The point raised by the applicant is slightly different in nature in that he is disputing his own evidence given at his public examination being used against himself because he had not confirmed it and signed it in terms of section 19 (8) cited above. I think this point is not the defect for which section 19 (8) of the Act was enacted to remedy. It is a point that is irrelevant to advance as a basis for this application. The reason is that the applicant gave his evidence on oath during his public examination and his evidence had been recorded. His evidence can be acted upon by the Trustees like the courts do with evidence given on oath in any ordinary civil or criminal trial conducted by a court of law.
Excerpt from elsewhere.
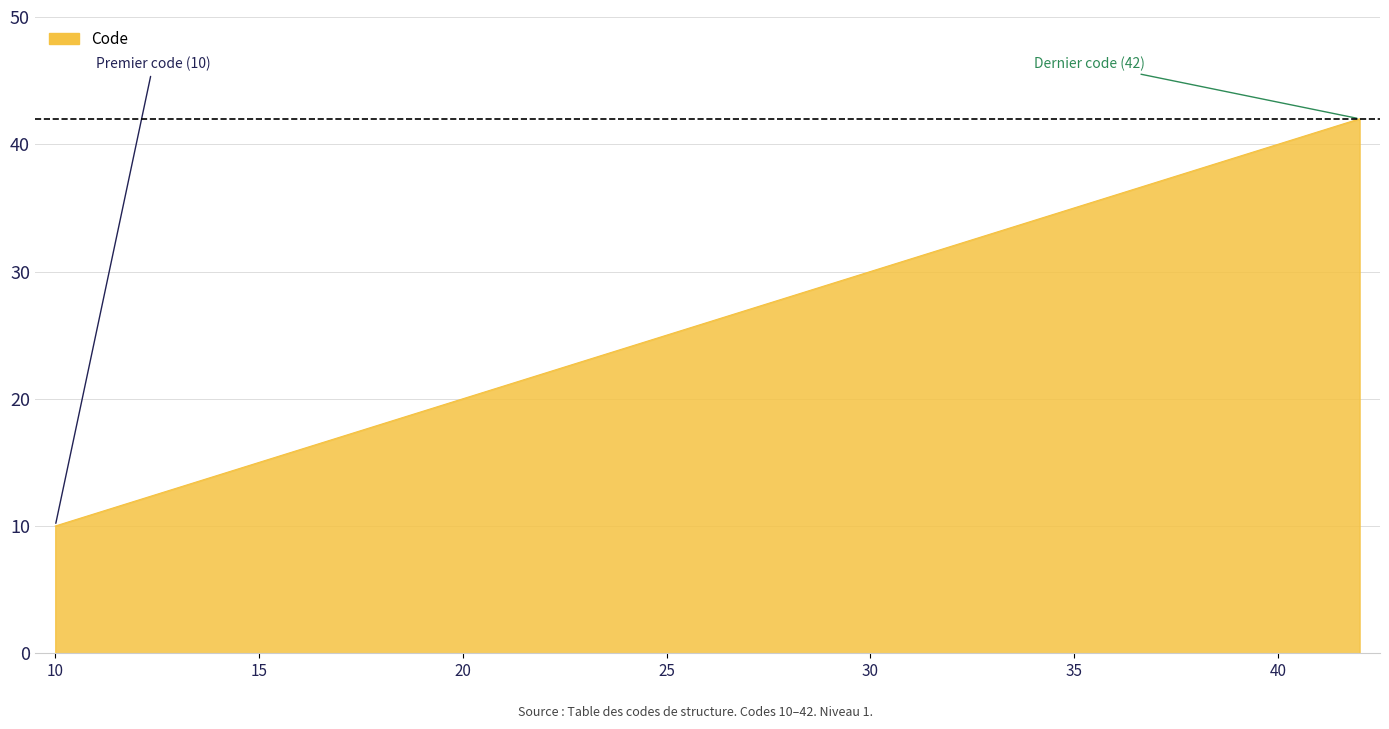

What is the greatest value displayed?

42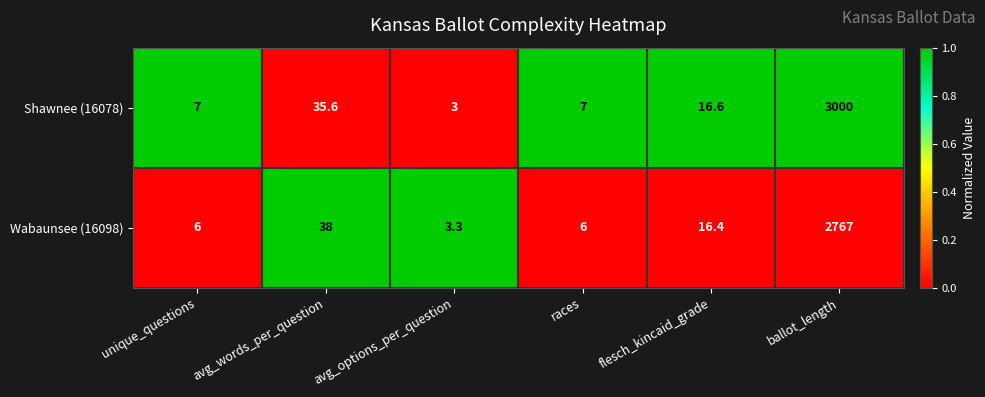

What is the spread (max minus min) of values at avg_options_per_question?

0.3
The omission alleged by the applicant in this case is not fatal to the findings of the Trustees based on his evidence though unconfirmed and unsigned regarding the affairs of the applicant as an adjudged bankrupt. There is no other proceeding against the applicant in which the transcript of his evidence is relevant for admission against him in that proceeding. It does not make sense to argue that evidence already given on oath cannot be used against the adjudged bankrupt simply because he has not confirmed and signed it. The wording of section 19 (8) of the Act is a direct uplift from section 15 (8) of the Bankruptcy Act, 1914 of the United Kingdom. The commentary on section 15 cited above at pages 90-91 in Williams on Bankruptcy, 17th Edition, 1958, by Mui.r Hunter does support my conclusion. This application has been misconceived and therefore must fail. Leave is refused. The application is therefore dismissed with costs.